There's not much better than watching presidential hopefuls face-off live debate style, struggling to find the best comebacks to take one another out. Watching them basically act as the star of their own one-minute movies, however, is on another level of entertainment entirely. Ah, the television advertisement. This week brought so many reasons to believe that sitting down with a tub of homemade popcorn and watching a few of the GOP candidates' latest TV ads is way better than any Saturday night at the movie theater.

As is routine with any outing at the movies, you've got to have a few trailers. And a couple Republican candidates' TV spots work just in the same way — they give you a bit of excitement about what the stars have to offer, but you're aware all the while that these are not the folks you came out for.

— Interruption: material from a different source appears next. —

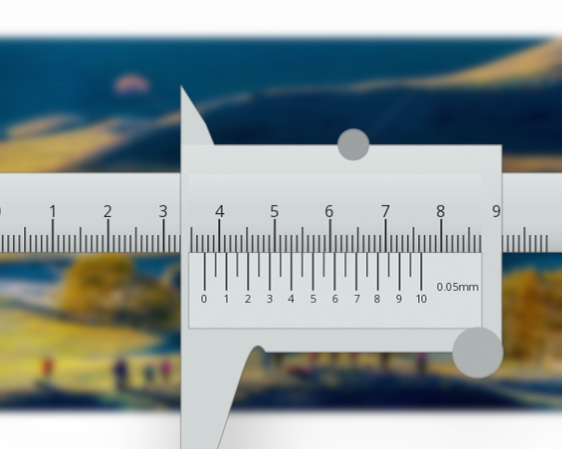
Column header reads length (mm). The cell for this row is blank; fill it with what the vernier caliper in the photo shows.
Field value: 37.4 mm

I'm not going to lie. When John Kasich's newest advert started on my screen, I thought it was a commercial for a Dodge Ram truck. The signs are all there: the country music in the background, a narrator with a ridiculously deep voice, and the sense that dust somehow just got all over the screen. The ad literally begins with, "He lived a hard-scrabble life in a rusty steel town."

This commercial's message is about never giving up, and I refuse to give up hope that there's footage somewhere of Kasich riding a pick-up truck on a gravelly road that just didn't make it into the final 30-second cut.

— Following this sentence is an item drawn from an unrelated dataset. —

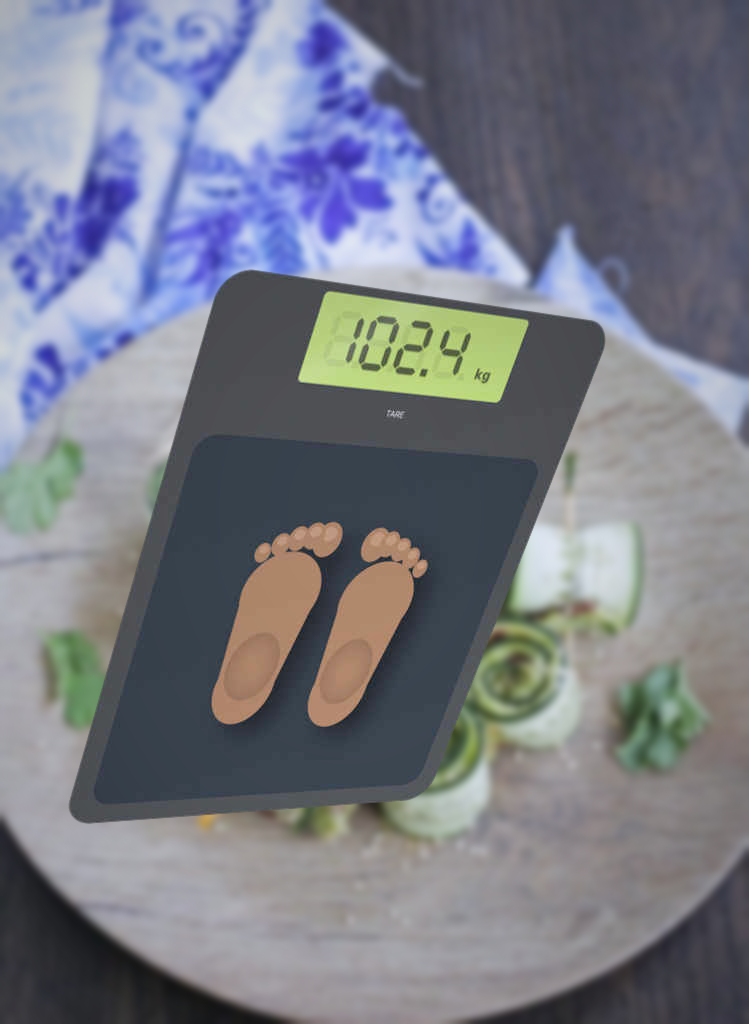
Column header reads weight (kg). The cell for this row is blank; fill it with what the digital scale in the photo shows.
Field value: 102.4 kg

While Kasich's target audience appears to be America's cowboys, Marco Rubio's latest ad is going for residents of a particular state: South Carolina. The commercial plays up Rep. Trey Gowdy's endorsement for Rubio, but there's so much more to this brief clip than meets the eye. With an advertisement titled, "Nobody better," I'm expecting a whole slew of reasons why Rubio is my guy and the country's guy. The golden audio of Gowdy that Rubio's super-PAC picked, though, has him saying Rubio is the best on two issues: public safety and national security. And these two — when you think more generally — are actually kind of just one issue.

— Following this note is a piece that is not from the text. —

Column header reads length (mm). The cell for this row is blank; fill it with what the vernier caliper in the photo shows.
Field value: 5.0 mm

It may be a bit predictable to tell you that frontrunner Donald Trump's first TV spot, released on Jan. 4, is in all ways the main attraction, but there's just no getting around it. I apologize, but the advertisement is an audio-visual masterpiece. With no apparent need to put information into context, the ad jumps right in with, "The politicians can pretend it's something else, but Donald Trump calls it radical Islamic terrorism." Trump's always been more of a pronoun guy, I suppose, but eight seconds in and I'm lost in a deep fog of vagueness.

And how long is that proposed ban on Muslims from entering the U.S., Mr. TV Narrator? "Until we can figure out what's going on," Mr. Narrator explains. Then comes a quick bit about cutting the head off ISIS, taking their oil, and, of course, making Mexico pay for a wall before a finale of triumphant music and applause.

It made me laugh — in that trying-to-refrain-from-true-hysterics kind of way. It made me cry — like, really cry. All I need for the next round of TV spots is a pair of 3D glasses, so I can get the feeling that I'm right by Kasich's side in that Dodge pickup.